O mesmo ocorre em torno das embaixadas em todos os países do mundo livre. Estes têm, pois, base, não só para alvitrar, mas para exigir reciprocidade para suas embaixadas respectivas em Cuba.

Mais. Por analogia, as nações livres estariam todas no direito de exigir da Rússia soviética e de seus "satélites" que se submetessem ao mesmo teste de popularidade, o qual proponho aqui para Cuba. Eles, que gastam fortunas para a propaganda do comunismo no mundo inteiro, quanto lucrariam em declarar livre o acesso dos seus súditos – sob o indispensável controle de uma comissão internacional – rumo às embaixadas de nações não comunistas! Que golpe publicitário direto e triunfal o mundo comunista daria, provando assim quanto o povo se sente à vontade sob o regime marxista. Acredita o leitor que algum Estado comunista faça coisa igual?

O livre acesso às embaixadas tornou-se, com o "estouro" cubano, o teste decisivo das excelências de um regime. E este teste, pelo qual o Ocidente passa rotineiramente até sem o perceber, é para qualquer governo comunista um espantalho.

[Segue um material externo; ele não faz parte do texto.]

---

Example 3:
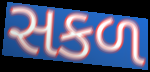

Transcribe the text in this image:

સકળ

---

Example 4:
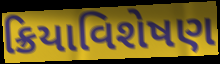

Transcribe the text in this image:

ક્રિયાવિશેષણ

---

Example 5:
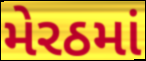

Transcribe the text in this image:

મેરઠમાં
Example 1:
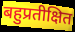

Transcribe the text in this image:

बहुप्रतीक्षित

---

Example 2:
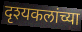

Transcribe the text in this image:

दृश्यकलांच्या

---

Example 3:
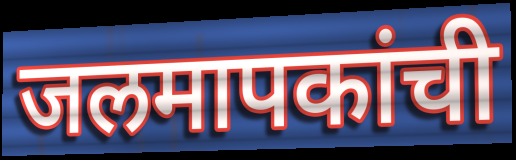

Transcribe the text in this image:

जलमापकांची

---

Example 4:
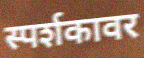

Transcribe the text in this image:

स्पर्शकावर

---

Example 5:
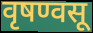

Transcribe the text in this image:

वृषण्वसू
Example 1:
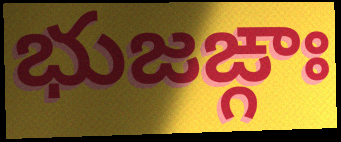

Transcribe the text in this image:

భుజఙ్గాః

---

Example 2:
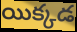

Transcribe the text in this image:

యిక్కడ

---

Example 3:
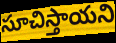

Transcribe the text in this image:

సూచిస్తాయని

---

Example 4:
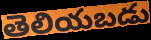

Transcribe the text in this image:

తెలియబడు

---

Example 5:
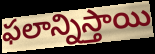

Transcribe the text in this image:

ఫలాన్నిస్తాయి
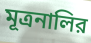
মূত্রনালির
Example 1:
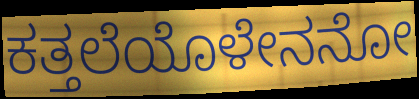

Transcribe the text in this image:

ಕತ್ತಲೆಯೊಳೇನನೋ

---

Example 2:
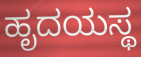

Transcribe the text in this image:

ಹೃದಯಸ್ಥ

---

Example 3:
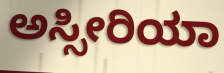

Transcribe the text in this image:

ಅಸ್ಸೀರಿಯಾ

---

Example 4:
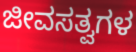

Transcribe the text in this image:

ಜೀವಸತ್ವಗಳ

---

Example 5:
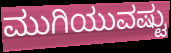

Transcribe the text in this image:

ಮುಗಿಯುವಷ್ಟು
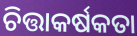
ଚିତ୍ତାକର୍ଷକତା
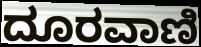
ದೂರವಾಣಿ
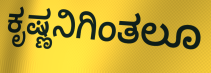
ಕೃಷ್ಣನಿಗಿಂತಲೂ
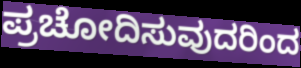
ಪ್ರಚೋದಿಸುವುದರಿಂದ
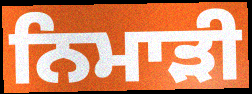
ਨਿਮਾੜੀ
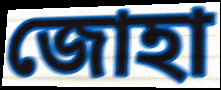
জোহা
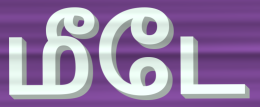
மீடே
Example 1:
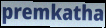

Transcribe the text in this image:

premkatha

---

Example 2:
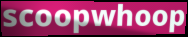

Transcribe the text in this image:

scoopwhoop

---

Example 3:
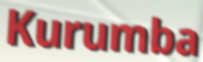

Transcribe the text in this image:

Kurumba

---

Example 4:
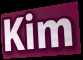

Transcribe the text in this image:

Kim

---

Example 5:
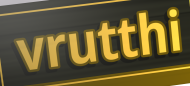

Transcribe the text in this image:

vrutthi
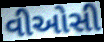
વીઓસી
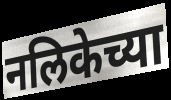
नलिकेच्या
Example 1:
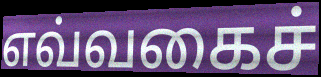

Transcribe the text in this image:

எவ்வகைச்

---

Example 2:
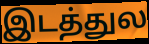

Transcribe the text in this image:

இடத்துல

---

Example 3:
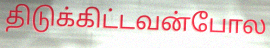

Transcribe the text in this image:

திடுக்கிட்டவன்போல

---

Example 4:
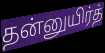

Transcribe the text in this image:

தன்னுயிர்த்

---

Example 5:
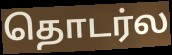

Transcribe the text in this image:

தொடர்ல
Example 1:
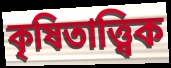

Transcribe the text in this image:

কৃষিতাত্ত্বিক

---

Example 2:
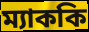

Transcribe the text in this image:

ম্যাককি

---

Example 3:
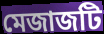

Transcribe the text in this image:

মেজাজটি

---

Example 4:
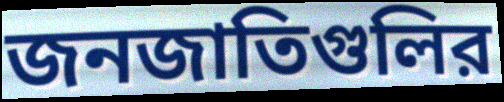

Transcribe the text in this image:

জনজাতিগুলির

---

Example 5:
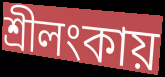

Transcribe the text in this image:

শ্রীলংকায়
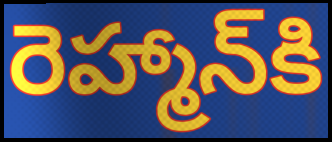
రెహ్మాన్‌కి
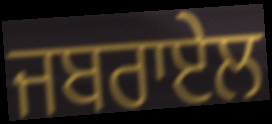
ਜਬਰਾਏਲ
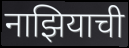
नाझियाची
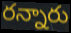
రన్నారు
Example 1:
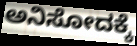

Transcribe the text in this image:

ಅನಿಸೋದಕ್ಕೆ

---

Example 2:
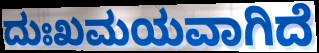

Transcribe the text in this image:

ದುಃಖಮಯವಾಗಿದೆ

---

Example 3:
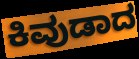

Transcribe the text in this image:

ಕಿವುಡಾದ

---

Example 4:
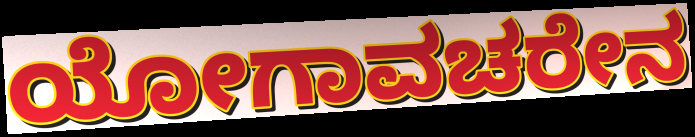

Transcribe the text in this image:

ಯೋಗಾವಚರೇನ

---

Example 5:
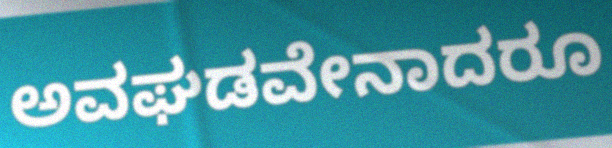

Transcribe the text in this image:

ಅವಘಡವೇನಾದರೂ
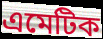
এমেটিক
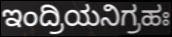
ಇಂದ್ರಿಯನಿಗ್ರಹಃ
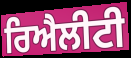
ਰਿਐਲੀਟੀ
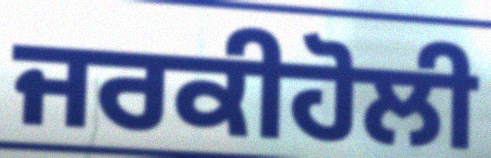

Antes de terminar, pergunto-me por que Carter, afetado missionário do moderantismo centrista na América Latina, ainda nada fez para desmanchar a ditadura do extremismo cubano, que é, de longe, a mais terrível até agora conhecida nas três Américas.

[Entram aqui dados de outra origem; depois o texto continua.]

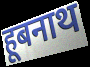
हूबनाथ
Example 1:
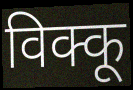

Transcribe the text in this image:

विक्कू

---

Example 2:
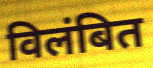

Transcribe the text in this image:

विलंबित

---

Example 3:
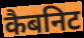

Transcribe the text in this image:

कैबनिट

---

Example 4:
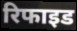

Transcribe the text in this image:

रिफाइड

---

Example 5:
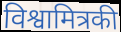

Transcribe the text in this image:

विश्वामित्रकी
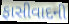
ફાસીવાદની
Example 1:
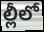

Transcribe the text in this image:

ల్లీలో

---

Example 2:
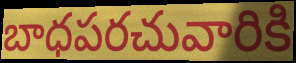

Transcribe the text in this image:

బాధపరచువారికి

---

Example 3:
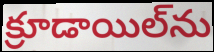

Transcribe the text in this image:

క్రూడాయిల్‌ను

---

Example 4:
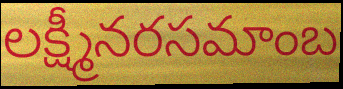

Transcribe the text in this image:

లక్ష్మీనరసమాంబ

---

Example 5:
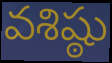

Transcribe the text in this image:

వశిష్ఠు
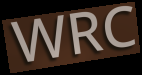
WRC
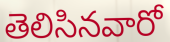
తెలిసినవారో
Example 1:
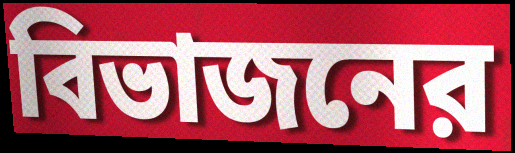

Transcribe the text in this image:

বিভাজনের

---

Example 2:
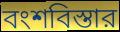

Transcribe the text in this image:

বংশবিস্তার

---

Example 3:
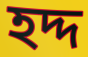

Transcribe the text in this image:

হদ্দ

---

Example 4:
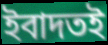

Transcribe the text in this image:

ইবাদতই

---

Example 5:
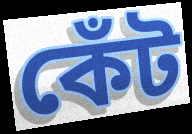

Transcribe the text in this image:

কেঁট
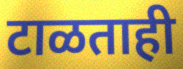
टाळताही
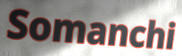
Somanchi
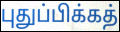
புதுப்பிக்கத்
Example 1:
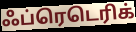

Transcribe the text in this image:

ஃப்ரெடெரிக்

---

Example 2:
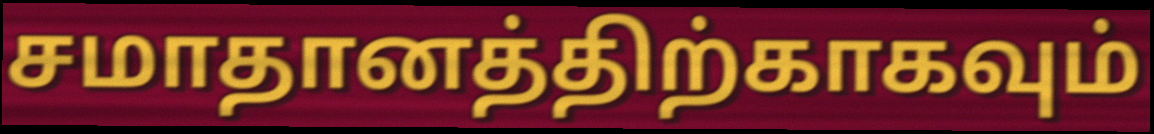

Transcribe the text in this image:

சமாதானத்திற்காகவும்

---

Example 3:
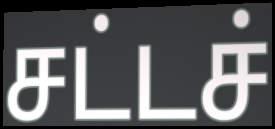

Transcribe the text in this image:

சட்டச்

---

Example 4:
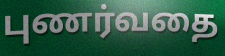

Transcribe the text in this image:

புணர்வதை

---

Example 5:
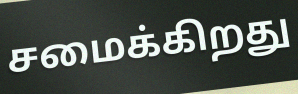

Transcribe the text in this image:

சமைக்கிறது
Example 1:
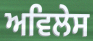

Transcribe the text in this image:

ਅਵਿਲੇਸ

E pergunto também àqueles dos Srs. bispos, sacerdotes e freiras que andam por aí agitando "comunidades eclesiais de base": não receiam que o Brasil caia em regime análogo ao de Cuba, tão mais sinistro do que quanto possam afirmar, ou queiram exagerar, acerca da realidade brasileira? Por que então – já que se proclamam amigos dos pobres – não combatem o comunismo, mas, pelo contrário, o aplaudem e confiadamente com ele colaboram?

Não causa estranheza a referência a aplausos. Pois foi precisamente o que se notou, por exemplo, na escandalosa "noite sandinista" realizada no teatro da PUC, durante a qual o bispo d. Pedro Casaldáliga vestiu o uniforme de guerrilheiro, a ele oferecido na ocasião. Por que toda esta simpatia para com os vermelhos? Para que algum dia também em Brasília haja patrulhas em torno das embaixadas, cupidamente olhadas por multidões de infelizes desejosos de nelas entrar?